=== Problem requirements ===
Reproduce word for word the part of the appellate opinion in United States v. Ledezma-Hernandez from "United States Court" up to and including "WILLIAMS, Circuit Judges.".
___ Excerpted passage
United States v. Florencio Ledezma-Hernandez

729 F.2d 310

UNITED STATES of America, Plaintiff-Appellee,
v.
Florencio LEDEZMA-HERNANDEZ, Defendant-Appellant.

No. 83-1340.

United States Court of Appeals,
Fifth Circuit.

March 26, 1984.

Jose J. Tavarez, Del Rio, Tex., Court-appointed, for defendant-appellant.

Daniel Maeso, Ellen Byers, Asst. U.S. Attys., San Antonio, Tex., for plaintiff-appellee.

Appeal from the United States District Court for the Western District of Texas.

Before BROWN, REAVLEY and WILLIAMS, Circuit Judges.

REAVLEY, Circuit Judge:

1

Florencio Ledezma-Hernandez appeals his conviction for possessing marijuana with intent to distribute, in violation of 21 U.S.C. Sec. 841(a) (1976), and for importing marijuana into the United States from Mexico, in violation of 21 U.S.C. Sec. 960(a)(1) (1976). He challenges the admission of allegedly inconsistent statements made after he received Miranda warnings but before he received the assistance of counsel. He also challenges the sufficiency of the evidence and the prejudicial effect of a prosecutor's jury argument. We affirm.

I. Statement of the Case

2

On November 22, 1982 Florencio Ledezma-Hernandez drove a tanker truck from Mexico to the port of entry at Eagle Pass, Texas. At the primary inspection station he was asked if he had anything to declare. He responded in the negative and was referred to a secondary inspection station to obtain a permit to travel to Houston, where he stated he was to "bring" a load of gas. He gave what the inspection officer considered to be inconsistent and suspicious answers to routine questions asked at border crossings. He allegedly told one officer he was taking gas to Houston, yet he told customs officials he had nothing to declare. He told one officer he was going to Houston and told another he was going to San Antonio. The border officials then inspected the truck and discovered wrench marks, inadequate safety equipment, and other examples of what officials believed to be alterations to the "fifth wheel area," a storage area below the tank. They weighed the truck, found it to be overweight, and called in officers of the Drug Enforcement Agency and the Texas Department of Public Safety. At this point officers read the defendant his Miranda rights. They told the defendant he was not under arrest, but was being detained pending inspection of the truck. The officers dismantled the fifth wheel area and discovered 3,260 pounds of marijuana.
______
___ Records
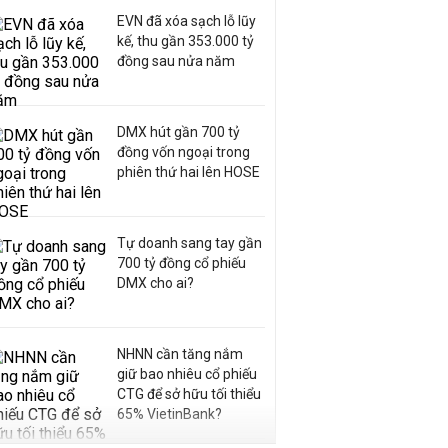
EVN đã xóa sạch lỗ lũy
kế, thu gần 353.000 tỷ
đồng sau nửa năm
DMX hút gần 700 tỷ
đồng vốn ngoại trong
phiên thứ hai lên HOSE
Tự doanh sang tay gần
700 tỷ đồng cổ phiếu
DMX cho ai?
NHNN cần tăng nắm
giữ bao nhiêu cổ phiếu
CTG để sở hữu tối thiểu
65% VietinBank?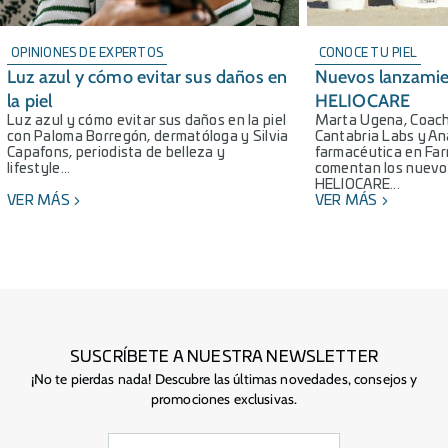
OPINIONES DE EXPERTOS
CONOCE TU PIEL
Luz azul y cómo evitar sus daños en
Nuevos lanzamie
la piel
HELIOCARE
Luz azul y cómo evitar sus daños en la piel
Marta Ugena, Coach
con Paloma Borregón, dermatóloga y Silvia
Cantabria Labs y An
Capafons, periodista de belleza y
farmacéutica en Farm
lifestyle...
comentan los nuevo
HELIOCARE...
VER MÁS
VER MÁS
SUSCRÍBETE A NUESTRA NEWSLETTER
¡No te pierdas nada! Descubre las últimas novedades, consejos y
promociones exclusivas.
______
=== Exercise answer ===
United States Court of Appeals,
Fifth Circuit.

March 26, 1984.

Jose J. Tavarez, Del Rio, Tex., Court-appointed, for defendant-appellant.

Daniel Maeso, Ellen Byers, Asst. U.S. Attys., San Antonio, Tex., for plaintiff-appellee.

Appeal from the United States District Court for the Western District of Texas.

Before BROWN, REAVLEY and WILLIAMS, Circuit Judges.